Paul_Isaac_1-1692883670037.png

3 Replies

@Paul_Isaac the issue is related to client registration. Once the agent installed, the device management authority is expected to switch to ConfigMgr and the co-management workloads will apply. Since the registration is failing in your case, the ESP is unable to progress. Has this worked before? Is client registration working through CMG outside the AP process? Also, which enrollment method are you using? Pre-provisioning has limitations when it comes to installing ConfigMgr agent through the built-in Intune feature. 

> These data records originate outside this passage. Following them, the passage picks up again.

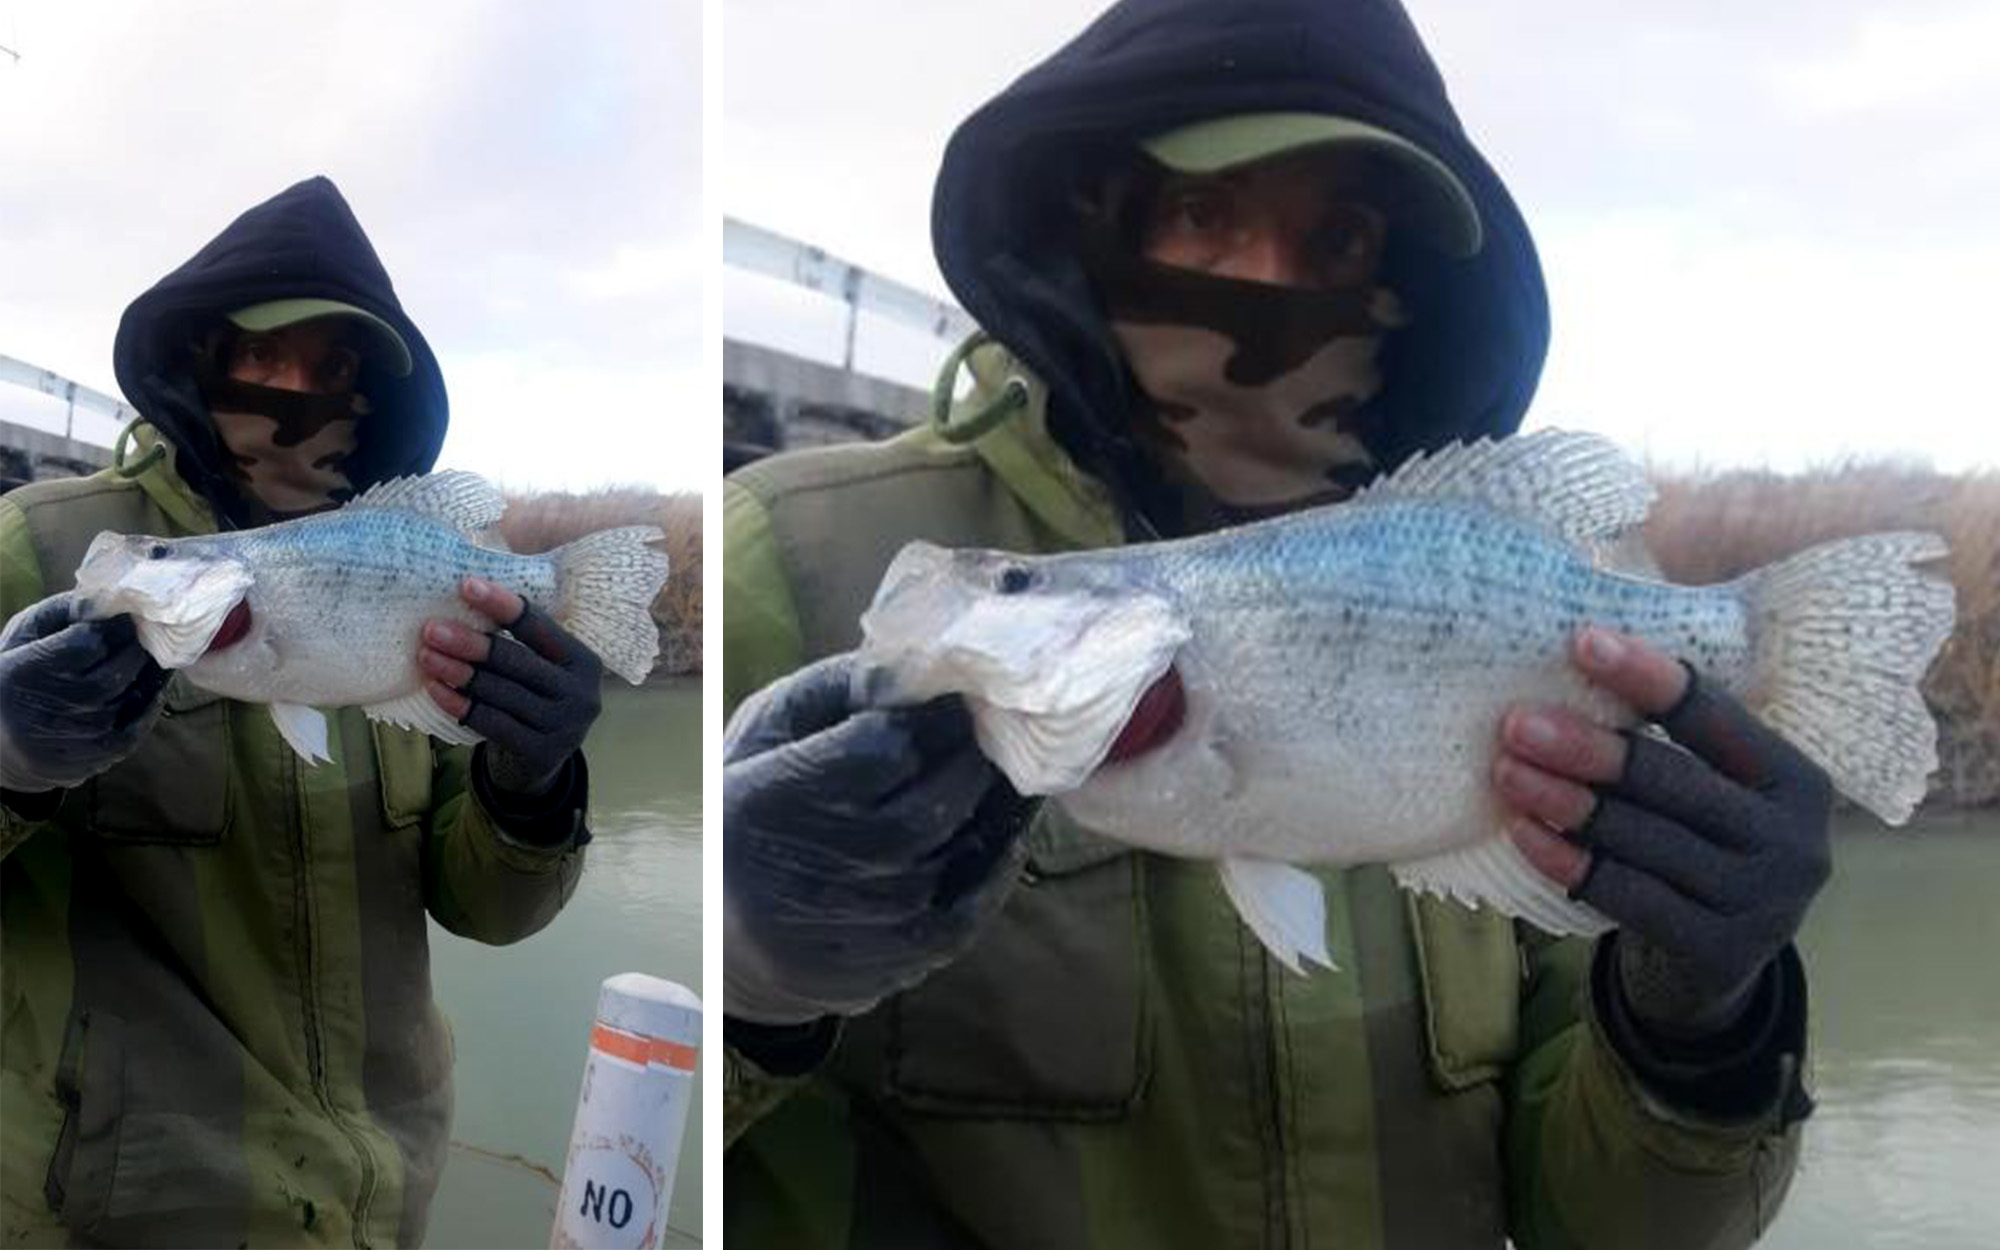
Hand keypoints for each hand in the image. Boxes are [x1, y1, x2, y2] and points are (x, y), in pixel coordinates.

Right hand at [0, 591, 170, 791]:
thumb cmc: (14, 675)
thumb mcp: (23, 636)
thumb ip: (62, 612)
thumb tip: (109, 596)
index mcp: (23, 671)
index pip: (88, 644)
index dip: (114, 627)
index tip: (126, 616)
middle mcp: (47, 708)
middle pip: (115, 672)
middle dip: (137, 648)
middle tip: (148, 633)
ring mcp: (71, 738)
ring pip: (128, 699)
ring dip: (149, 675)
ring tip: (154, 655)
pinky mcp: (89, 759)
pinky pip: (134, 729)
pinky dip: (148, 705)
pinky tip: (150, 687)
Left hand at [418, 577, 601, 797]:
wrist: (544, 760)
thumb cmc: (536, 697)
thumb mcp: (545, 667)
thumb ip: (525, 641)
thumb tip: (470, 596)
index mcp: (583, 661)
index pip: (539, 627)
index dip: (502, 605)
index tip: (466, 585)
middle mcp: (580, 693)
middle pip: (516, 661)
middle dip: (470, 643)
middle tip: (431, 629)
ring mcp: (563, 726)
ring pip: (500, 692)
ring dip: (458, 672)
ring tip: (426, 655)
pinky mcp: (541, 752)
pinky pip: (491, 722)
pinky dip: (459, 704)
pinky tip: (435, 688)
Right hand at [725, 652, 1032, 1024]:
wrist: (728, 937)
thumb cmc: (751, 805)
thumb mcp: (767, 732)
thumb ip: (836, 689)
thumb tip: (918, 662)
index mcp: (767, 800)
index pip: (884, 748)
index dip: (933, 715)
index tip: (957, 694)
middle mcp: (812, 869)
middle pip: (932, 802)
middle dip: (974, 755)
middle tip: (994, 725)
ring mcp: (854, 926)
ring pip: (957, 852)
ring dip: (997, 805)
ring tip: (1007, 766)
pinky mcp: (886, 965)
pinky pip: (968, 911)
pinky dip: (996, 867)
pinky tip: (1003, 832)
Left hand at [1494, 626, 1833, 1036]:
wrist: (1723, 961)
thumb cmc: (1705, 844)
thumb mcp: (1720, 789)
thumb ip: (1678, 740)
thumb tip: (1579, 660)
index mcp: (1795, 780)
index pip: (1714, 718)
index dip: (1648, 678)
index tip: (1582, 641)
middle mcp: (1791, 840)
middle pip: (1671, 781)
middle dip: (1588, 748)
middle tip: (1516, 722)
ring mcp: (1760, 902)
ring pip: (1642, 839)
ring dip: (1564, 801)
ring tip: (1506, 771)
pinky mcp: (1719, 950)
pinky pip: (1625, 894)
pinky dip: (1568, 860)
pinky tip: (1522, 832)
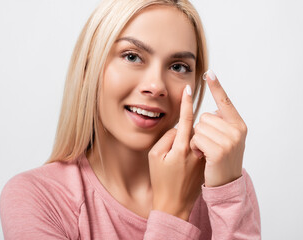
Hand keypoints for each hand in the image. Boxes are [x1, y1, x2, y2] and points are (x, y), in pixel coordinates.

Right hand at [148, 85, 204, 220]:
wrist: (174, 204)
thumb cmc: (161, 181)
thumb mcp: (155, 157)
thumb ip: (167, 138)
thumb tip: (178, 129)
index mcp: (181, 147)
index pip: (186, 119)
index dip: (186, 103)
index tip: (188, 89)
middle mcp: (195, 151)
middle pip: (195, 127)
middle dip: (186, 128)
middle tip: (173, 150)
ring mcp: (202, 157)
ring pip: (198, 137)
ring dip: (190, 139)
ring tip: (177, 161)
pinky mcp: (206, 164)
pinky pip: (201, 147)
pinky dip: (195, 147)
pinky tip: (184, 162)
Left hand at [190, 70, 246, 186]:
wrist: (225, 183)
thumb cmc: (221, 159)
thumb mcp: (226, 139)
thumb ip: (221, 124)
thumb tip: (209, 110)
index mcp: (238, 124)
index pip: (225, 101)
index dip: (216, 87)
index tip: (210, 73)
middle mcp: (237, 130)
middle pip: (204, 116)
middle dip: (200, 130)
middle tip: (209, 145)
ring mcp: (229, 140)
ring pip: (198, 127)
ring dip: (196, 140)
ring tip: (206, 151)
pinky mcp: (219, 151)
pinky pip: (196, 138)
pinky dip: (195, 147)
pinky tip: (202, 156)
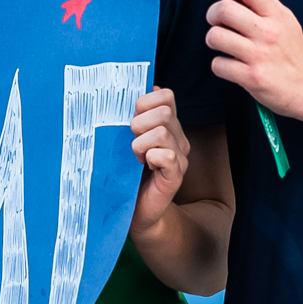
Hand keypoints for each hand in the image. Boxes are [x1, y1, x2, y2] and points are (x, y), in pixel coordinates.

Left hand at [128, 88, 189, 241]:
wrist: (132, 210)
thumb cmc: (124, 172)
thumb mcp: (123, 139)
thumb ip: (130, 117)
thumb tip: (133, 93)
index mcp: (166, 125)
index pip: (165, 96)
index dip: (145, 102)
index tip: (131, 119)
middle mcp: (177, 138)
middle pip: (164, 112)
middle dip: (139, 124)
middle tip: (131, 142)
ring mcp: (179, 157)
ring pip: (162, 132)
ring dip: (140, 144)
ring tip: (136, 157)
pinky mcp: (176, 175)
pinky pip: (167, 156)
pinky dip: (150, 158)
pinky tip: (144, 167)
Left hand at [206, 0, 302, 116]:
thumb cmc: (292, 52)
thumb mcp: (286, 21)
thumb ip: (263, 5)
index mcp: (276, 15)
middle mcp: (268, 32)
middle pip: (223, 9)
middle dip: (213, 14)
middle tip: (218, 22)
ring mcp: (259, 55)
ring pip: (215, 36)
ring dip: (213, 40)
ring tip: (224, 44)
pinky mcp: (251, 77)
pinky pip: (218, 64)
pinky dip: (220, 65)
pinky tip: (231, 65)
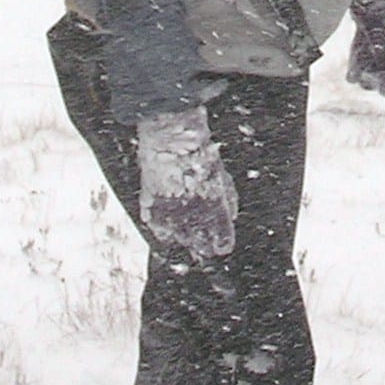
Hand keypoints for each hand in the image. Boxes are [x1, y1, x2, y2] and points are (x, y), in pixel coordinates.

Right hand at [135, 106, 237, 260]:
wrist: (172, 138)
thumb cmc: (200, 152)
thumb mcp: (222, 176)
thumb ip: (228, 200)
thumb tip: (232, 217)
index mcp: (215, 211)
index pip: (221, 242)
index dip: (222, 245)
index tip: (221, 245)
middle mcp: (194, 217)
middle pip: (201, 246)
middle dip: (205, 246)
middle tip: (205, 245)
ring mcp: (171, 214)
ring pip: (180, 240)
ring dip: (185, 238)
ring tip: (188, 232)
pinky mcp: (152, 208)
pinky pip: (159, 229)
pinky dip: (164, 229)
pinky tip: (169, 224)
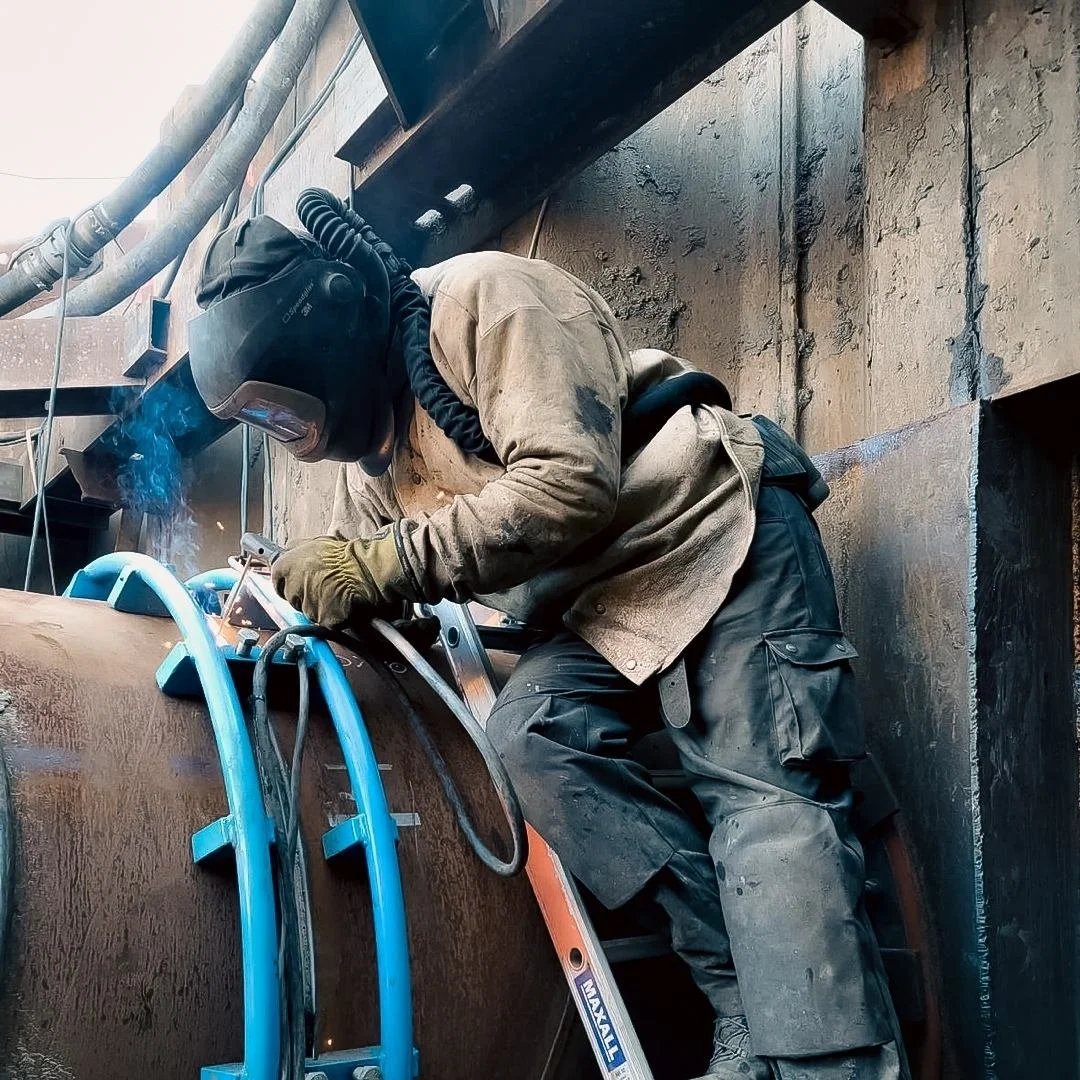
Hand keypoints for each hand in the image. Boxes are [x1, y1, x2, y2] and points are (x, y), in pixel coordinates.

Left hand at [271, 531, 416, 626]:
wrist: (366, 569)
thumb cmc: (344, 556)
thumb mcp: (314, 543)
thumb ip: (295, 551)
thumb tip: (287, 553)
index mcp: (285, 567)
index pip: (277, 582)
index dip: (289, 583)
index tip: (298, 583)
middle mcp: (292, 588)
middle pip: (292, 599)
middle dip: (303, 595)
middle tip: (322, 586)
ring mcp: (307, 606)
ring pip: (308, 612)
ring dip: (319, 606)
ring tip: (335, 593)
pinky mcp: (323, 619)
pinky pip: (325, 620)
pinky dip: (333, 615)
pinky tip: (341, 603)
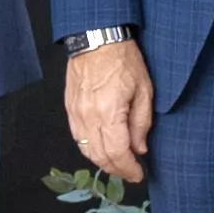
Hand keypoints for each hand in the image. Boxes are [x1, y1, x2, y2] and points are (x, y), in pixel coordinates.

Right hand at [64, 40, 152, 186]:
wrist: (96, 38)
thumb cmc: (123, 60)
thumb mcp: (144, 91)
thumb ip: (141, 123)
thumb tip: (139, 148)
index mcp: (108, 113)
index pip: (117, 153)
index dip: (128, 169)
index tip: (138, 174)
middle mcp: (88, 116)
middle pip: (99, 156)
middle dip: (116, 169)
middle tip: (130, 173)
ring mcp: (75, 112)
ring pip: (85, 149)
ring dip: (101, 161)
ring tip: (117, 163)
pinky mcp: (69, 107)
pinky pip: (77, 136)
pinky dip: (89, 148)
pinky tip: (100, 148)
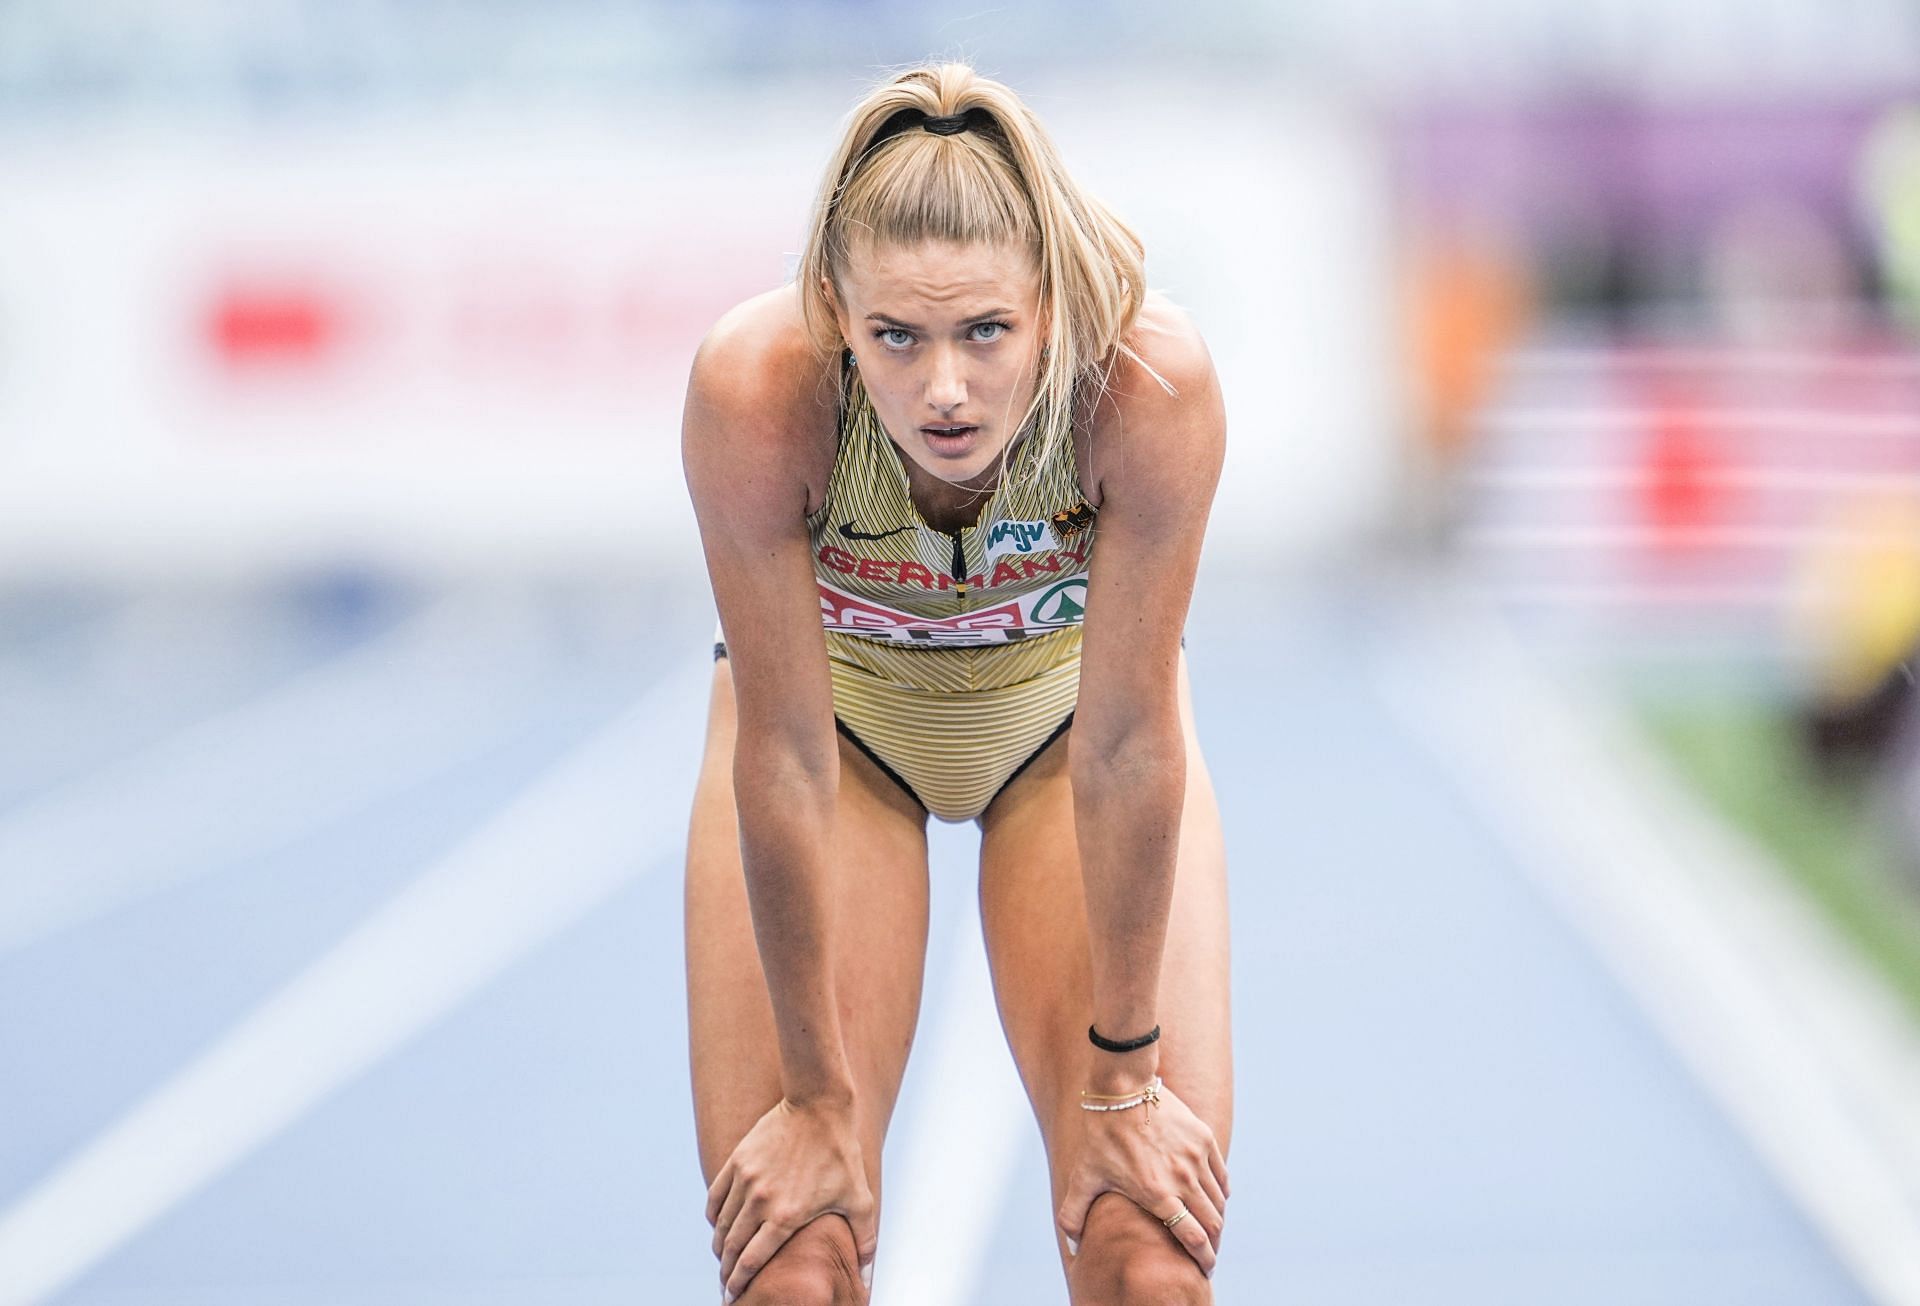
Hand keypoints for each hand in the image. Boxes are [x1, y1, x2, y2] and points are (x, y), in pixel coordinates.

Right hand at [706, 1096, 876, 1300]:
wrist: (819, 1106)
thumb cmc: (841, 1154)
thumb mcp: (859, 1198)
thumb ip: (865, 1238)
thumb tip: (868, 1272)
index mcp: (787, 1216)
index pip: (752, 1260)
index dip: (739, 1283)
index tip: (733, 1297)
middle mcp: (760, 1201)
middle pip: (732, 1247)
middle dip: (726, 1271)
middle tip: (727, 1284)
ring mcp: (745, 1180)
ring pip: (722, 1225)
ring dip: (719, 1246)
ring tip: (723, 1258)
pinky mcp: (737, 1161)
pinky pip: (716, 1197)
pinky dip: (714, 1217)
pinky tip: (719, 1226)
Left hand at [1055, 1078, 1229, 1275]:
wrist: (1123, 1089)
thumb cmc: (1101, 1135)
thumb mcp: (1084, 1176)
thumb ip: (1074, 1212)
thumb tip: (1071, 1243)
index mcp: (1157, 1194)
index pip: (1193, 1237)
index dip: (1204, 1257)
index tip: (1205, 1267)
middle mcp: (1182, 1179)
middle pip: (1212, 1223)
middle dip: (1213, 1243)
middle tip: (1207, 1250)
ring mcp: (1195, 1157)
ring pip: (1218, 1200)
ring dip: (1216, 1217)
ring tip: (1209, 1225)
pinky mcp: (1203, 1139)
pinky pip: (1220, 1175)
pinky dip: (1220, 1191)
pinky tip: (1212, 1196)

The thing is the registration does not fail, it just doesn't complete in 10 minutes and the ESP fails.
This is not my site, it is a customer's, and they claim they have sleeps up to 15 minutes during OSD, but as in this case there is no ESP, not ESP fails.
Thank you for detailing what I've seen in my environment. The fact there is no timeout/retry adjustment is a flaw. On a low latency/fast internet connection the problem is diminished.
However on a slow internet connection, this is going to be a problem. I've found the weakest link in the work from home technology chain is the lack of understanding on the part of the home owner how important keeping their router/modem (with family safety turned on, etc..) up to date.